On Letting Go

Moving to another country helped me come to a huge realization: my life is cluttered with things. I didn’t even realize how much I owned until I had to sit down and pick through my entire life, deciding what stays and what goes.

Earlier this year, I decided to take on living life with less. And I did cut down on my consumption. I even went through clothing and some of my belongings, but there were a lot of things I did not want to part with at the time, and even more things that I didn’t even consider to be cluttering my life, like kitchenwares and the old prom dresses shoved in the back of my closet. But when I had to really go through everything to clean out my apartment, I realized just how much I had overlooked in my quest to downsize my life.

Some items were easy to get rid of. I donated a lot of clothing and packed up boxes of possessions that I didn’t feel served me in my life. With others I had a harder time.

In moving to another country, the most difficult things I have had to part with were sentimental pieces that I had accumulated throughout the years from family, friends, and traveling. While there are a few things I have decided to hold on to, most of these possessions have found new homes. I couldn’t simply take these possessions to the Salvation Army or Goodwill. Instead, I took time to think about each piece: where it came from, who gave it to me, the stories and memories associated with it, and who those stories would resonate with. When I felt particularly moved by the thought of a specific object going to a certain person, I decided that would be who I gave it to. In every encounter of passing on a possession to a new person, the person was grateful, and often moved by the sentiment behind the object. Each time, I knew I made the right choice. This passing on of my possessions made it a lot easier to let go.

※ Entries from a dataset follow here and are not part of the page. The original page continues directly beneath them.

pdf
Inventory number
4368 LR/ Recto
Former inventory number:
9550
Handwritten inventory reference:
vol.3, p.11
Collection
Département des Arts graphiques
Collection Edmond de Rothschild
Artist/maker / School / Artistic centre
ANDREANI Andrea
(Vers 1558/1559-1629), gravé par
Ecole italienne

With each item I purged from my life, I felt lighter. I didn’t realize how much these possessions were weighing me down until I had to consider their meaning, their use, and whether or not it would serve me as I move on from my life back home. I don’t know that I will ever accumulate so many possessions again. Now that I am living a more simple life, I feel like my life is more in line with what I really value– meaningful relationships, experiences, being an active participant in my life, rather than a passive one. So even though letting go has been difficult, the positive benefits of truly minimizing my life have been far greater than any sadness I have felt in getting rid of everything I have accumulated. Because at the end of the day, the whole of my possessions does not represent how well I lived my life. Rather my stories, experiences, memories, and the people I have shared them with are the true measure of a well-lived life.

 

Feature image from: http://borntotalkradioshow.com/2017/05/word-day-simplify/

Why We Should All Live With Less

tumblr_static_tumblr_static__640Getting ready to move has been hard. Not because of saying my goodbyes, not because of leaving a job I love, but because of getting rid of all of my possessions. And I don’t mean the ones I have sentimental attachments to. No, I mean the ones that I put little thought toward, the ones that clutter up the back of my closet, linger under my bathroom sink, and crowd the drawers I don’t go into.

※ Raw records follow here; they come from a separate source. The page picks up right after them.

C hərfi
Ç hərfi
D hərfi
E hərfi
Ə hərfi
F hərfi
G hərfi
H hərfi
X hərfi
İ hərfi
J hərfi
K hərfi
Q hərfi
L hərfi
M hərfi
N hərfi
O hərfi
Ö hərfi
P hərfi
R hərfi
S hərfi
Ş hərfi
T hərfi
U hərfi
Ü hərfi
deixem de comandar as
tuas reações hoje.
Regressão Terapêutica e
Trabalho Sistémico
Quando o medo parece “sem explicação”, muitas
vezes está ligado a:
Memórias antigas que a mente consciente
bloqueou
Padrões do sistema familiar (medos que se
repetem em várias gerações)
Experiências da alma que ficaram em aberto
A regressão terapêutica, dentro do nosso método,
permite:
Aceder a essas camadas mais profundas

Now that the time has really come for me to part with my possessions, I’m losing my mind. When did I get all of this stuff? And how did I not realize I had so much when I moved out of my college dorm room or into my first apartment? When I was unpacking it all? It’s really been blowing my mind just how much I own, and how little of it I actually used.

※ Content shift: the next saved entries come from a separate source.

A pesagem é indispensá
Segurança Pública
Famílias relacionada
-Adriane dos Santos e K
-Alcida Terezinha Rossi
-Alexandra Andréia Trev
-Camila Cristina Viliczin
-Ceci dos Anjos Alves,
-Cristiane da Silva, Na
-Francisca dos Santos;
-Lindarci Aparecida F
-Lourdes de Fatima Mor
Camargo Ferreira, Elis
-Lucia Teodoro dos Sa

simplifyPerhaps one of the most jarring realizations I had was that I accumulated so much of the same stuff. Why did I need fifteen coffee mugs? In reality, I only need one. I can only use one at a time. Maybe two, in case I have a friend over and they also want a cup of coffee or tea, but anything more than that just seems excessive, especially after determining what to do with them all.

Another area that I was guilty of hoarding was old clothing. And I mean the clothing I will never wear again, like dresses from the various proms I attended and weddings I was in. Not only will I never fit into those dresses again, but I’ll also never have a reason to wear them again, so why was I hanging onto them? There are so many young girls out there who hope and pray for a beautiful prom dress, but cannot afford it, so why not donate them? They aren’t doing anyone any good by hanging in the back of my closet.

Hopefully, these experiences have made you consider what areas of your life are cluttered by possessions you feel the need to hang onto or have just pushed from your mind. Living with less seems like a huge commitment, and to some, it sounds downright crazy. But in reality, our lives should be a collection of our experiences, not our things.

So start small. Tackle cleaning out under the bathroom sink. Downsize from twenty coffee mugs to two. Donate those old dresses, coats, scarves, hats, and blankets you no longer use. Get rid of the old memorabilia from high school, because let’s face it, no one cares if you have a varsity letter for whatever sport it is you played. Go through your old t-shirts. If you can’t part with them, give them new life and have them turned into a t-shirt blanket, and make that blanket one of the only ones you own. In time, you’ll notice you feel lighter. Your space will no longer feel chaotic and cluttered. When your physical environment is in order, it’s amazing how much emotional order you’ll feel, too.